Intifada: the Palestinian “resistance,” targeting innocent civilians and celebrating that targeting. Deborah Almontaser was disingenuous in explaining the meaning of the word, and defended it, and was rightly excoriated for doing so. But now Muslim groups are claiming that in getting heat for defending jihad terrorism she was a victim of — you guessed it — “racism” and “bigotry.”
As if it is “racist” to stand up for human decency and the civilization that is menaced by the Islamic jihadists.
From Newsday (thanks to James):
NEW YORK – Supporters of an Arabic-themed academy are calling for the reinstatement of the public school’s founding principal, who resigned amid a frenzy of negative publicity after she defended the word “intifada” on T-shirts.
About 200 people demonstrated in support of the Khalil Gibran International Academy on Monday night, gathering in front of the city’s Department of Education.

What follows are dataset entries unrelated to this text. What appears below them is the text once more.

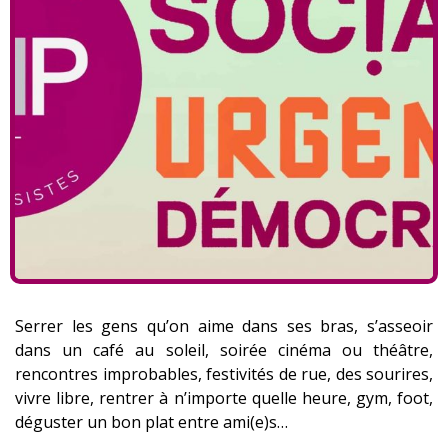
Serrer les gens qu’on aime dans ses bras, s’asseoir
dans un café au soleil, soirée cinéma ou théâtre,
rencontres improbables, festivités de rue, des sourires,
vivre libre, rentrer à n’importe quelle heure, gym, foot,
déguster un bon plat entre ami(e)s…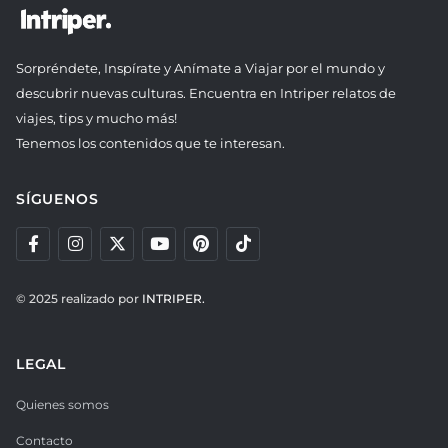
Sorpréndete, Inspírate y Anímate a Viajar por el mundo y
descubrir nuevas culturas. Encuentra en Intriper relatos de
viajes, tips y mucho más!
Tenemos los contenidos que te interesan.
SÍGUENOS
© 2025 realizado por
INTRIPER.
LEGAL
Quienes somos
Contacto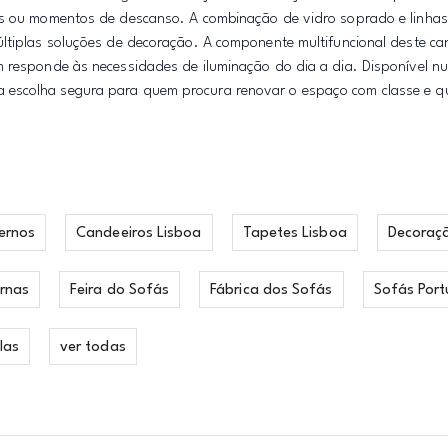
os ou momentos de descanso. A combinação de vidro soprado e linhas s
ltiplas soluções de decoração. A componente multifuncional deste can
m responde às necessidades de iluminação do dia a dia. Disponível 
 escolha segura para quem procura renovar o espaço com classe e qu
ernos
Candeeiros Lisboa
Tapetes Lisboa
Decoraç
rnas
Feira do Sofás
Fábrica dos Sofás
Sofás Port
las
ver todas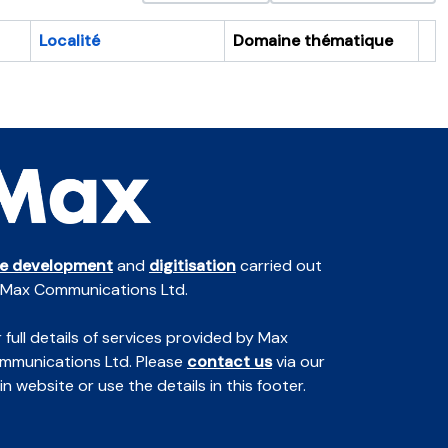
Localité
Domaine thématique
Pr
te development
and
digitisation
carried out
 Max Communications Ltd.
 full details of services provided by Max
mmunications Ltd. Please
contact us
via our
n website or use the details in this footer.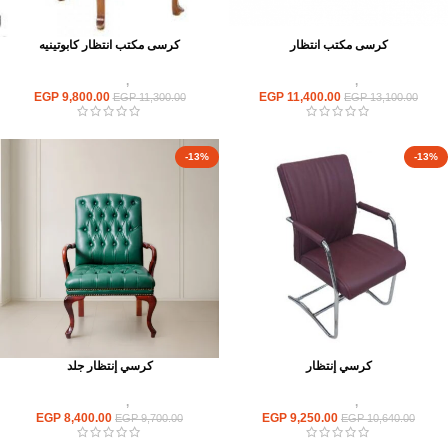
كرسى مكتب انتظار
كرسى مكتب انتظار كابوتينيه
كراسى
,
كراسى انتظار
كراسى
,
كراسى انتظار
EGP
9,800.00
EGP
11,400.00
EGP
11,300.00
EGP
13,100.00
-13%
-13%
كرسي إنتظار
كرسي إنتظار جلد
كراسى
,
كراسى انتظار
كراسى
,
كراسى انتظار
EGP
8,400.00
EGP
9,250.00
EGP
9,700.00
EGP
10,640.00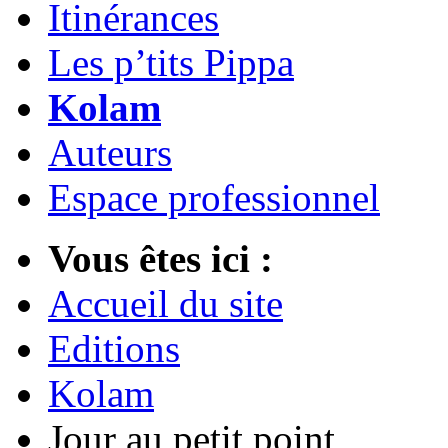
Itinérances
Les p’tits Pippa
Kolam
Auteurs
Espace professionnel
Vous êtes ici :
Accueil du site
Editions
Kolam
Jour au petit point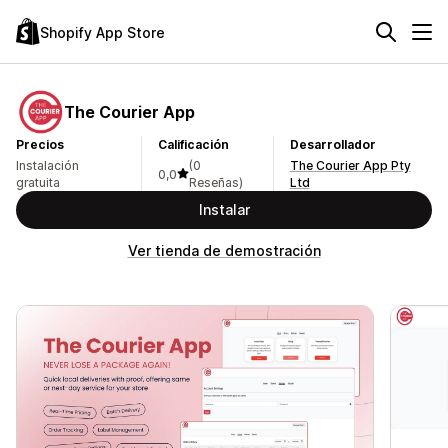
Shopify App Store
The Courier App
Precios
Calificación
Desarrollador
Instalación
(0
The Courier App Pty
0,0
gratuita
Reseñas)
Ltd
Instalar
Ver tienda de demostración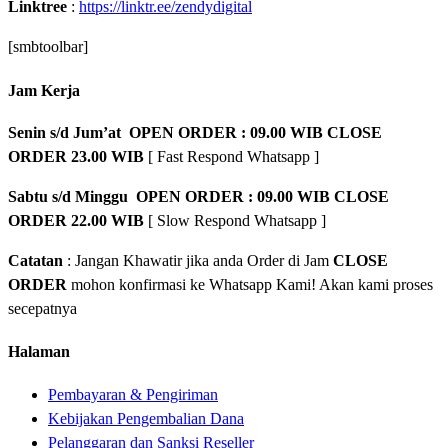
Linktree
:
https://linktr.ee/zendydigital
[smbtoolbar]
Jam Kerja
Senin s/d Jum’at OPEN ORDER : 09.00 WIB CLOSE
ORDER 23.00 WIB
[ Fast Respond Whatsapp ]
Sabtu s/d Minggu OPEN ORDER : 09.00 WIB CLOSE
ORDER 22.00 WIB
[ Slow Respond Whatsapp ]
Catatan
: Jangan Khawatir jika anda Order di Jam
CLOSE
ORDER
mohon konfirmasi ke Whatsapp Kami! Akan kami proses
secepatnya
Halaman
Pembayaran & Pengiriman
Kebijakan Pengembalian Dana
Pelanggaran dan Sanksi Reseller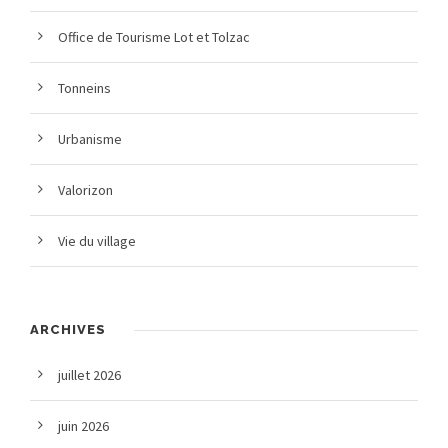
Office de Tourisme Lot et Tolzac
Tonneins
Urbanisme
Valorizon
Vie du village
ARCHIVES
juillet 2026
juin 2026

They carried signs that read “NYC needs multi-cultural education” and “The Torah and the Koran both teach peace.” Many were Muslims themselves, while others were Jewish.
They shared outrage over the political flaying that led Deborah Almontaser, the founding principal, to resign earlier this month.
“I thought this was not just an attack on her as an Arab, as a Muslim, but this was an attack on our community as a whole,” said Sara Said Alkhulaidi, originally from Yemen, but now living in Brooklyn.
Almonteser had defended the use of the word “intifada,” an Arabic term commonly used to refer to the Palestinian uprising against Israel, by Arab Women Active in Art and Media on T-shirts. The term, literally translated, meant “shaking off,” Almonteser said, while asserting that she didn’t think violence was suggested by the T-shirts.
But that response only helped to infuriate critics of the school.
They kept the volume of their rhetoric high on Monday, with critics warning students could be “indoctrinated” with radical Islamic beliefs.
State Assemblyman Dov Hikind said the school’s children could be “indoctrinated” and warned in a statement that “establishment of an Arab school is a misguided and dangerous idea.”
“It will not, as suggested, be a hope for peace; it is a blueprint for anti-Israel and anti-U.S. extremism,” he said, adding that the school has been endorsed by “radical” groups.
Supporters called such statements “racist.”
“Unless we all send a clear message that racist comments associating Arabic language and culture with terrorism will not be tolerated, we will continue to hear them again and again,” the Arab American Anti-Discrimination Committee and other community groups said in a statement in support of the academy.
Sure. And as long as we tolerate the smearing of opposition to jihad mass murder and Islamic supremacism as “racism,” we are going to see the race card again and again.